Найти тему
Татьяна Орлова

Ненавистные дети

"Дочери всегда раздражали мать, она кричала на них, грозилась отдать в детдом. Отец не верил, когда дочки жаловались на неё. И всё-таки, они придумали план, чтобы он им поверил"

От кого-то из взрослых Оля слышала, что жизнь состоит из чёрных и белых полос, вперемешку. Ей представлялась большая зебра, бегущая по саванне, как на картинке в учебнике географии. Только виделась ей эта зебра в чёрном цвете, с редкими и тонкими белыми полосками…

Семью, где жила девочка, неблагополучной назвать было нельзя. Имелись и мама, и папа, и младшая сестрёнка Лена. Папа Алексей работал в крупной компании, имевшей филиалы и партнёрские организации во многих городах, и работа его была связана с многочисленными командировками. Это было не очень удобно, зато давало хорошую зарплату.

Мама Света в основном находилась дома, работать особо не рвалась, иногда ненадолго устраиваясь в какие-то, как говорил папа, шарашкины конторы, чтоб не закиснуть в бытовых вопросах. Оба родителя вели нормальный образ жизни, практически не пили, разгульную жизнь не вели.

Одиннадцатилетняя Оля ходила в школу, пятилетняя Лена – в садик.
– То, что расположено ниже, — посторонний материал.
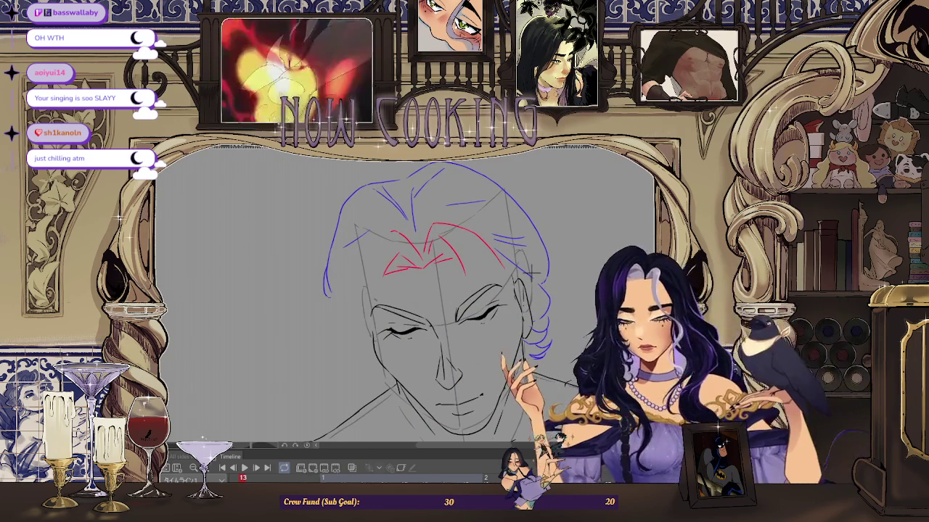
scroll(525, 262, "up", 2)
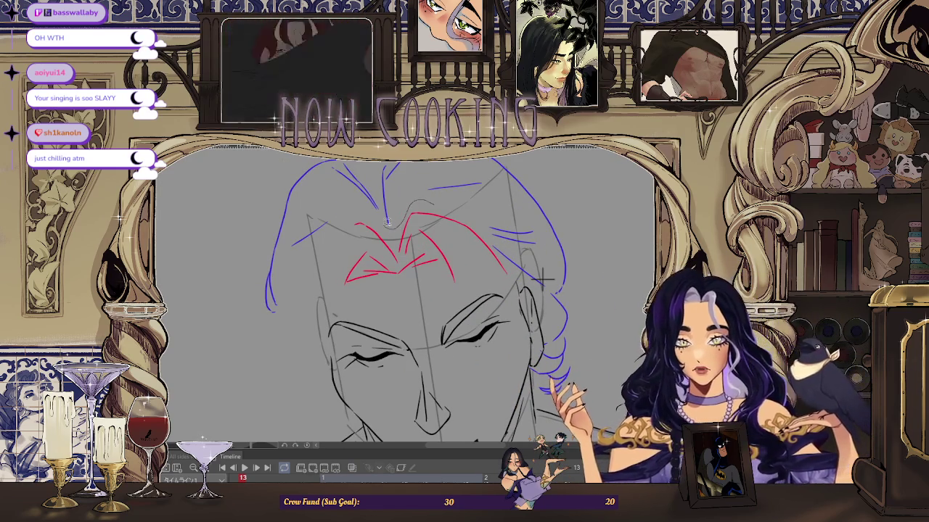
left_click_drag(438, 201, 517, 279)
Девочки носили вполне приличную одежду, не самую брендовую, но опрятную и не заношенную. Волосы вымытые, ухоженные, заплетённые в косички, со всякими заколочками и резиночками.

Но замечали опытные, неравнодушные педагоги – воспитательница в детсаду, и классная в школе: настроение у девчонок обычно какое-то мрачное, улыбаются редко, особенно к концу дня. По всему видно, что не очень хотят домой идти. А через неделю, глядишь, совсем другое дело: улыбаются, хохочут, домой прямо рвутся.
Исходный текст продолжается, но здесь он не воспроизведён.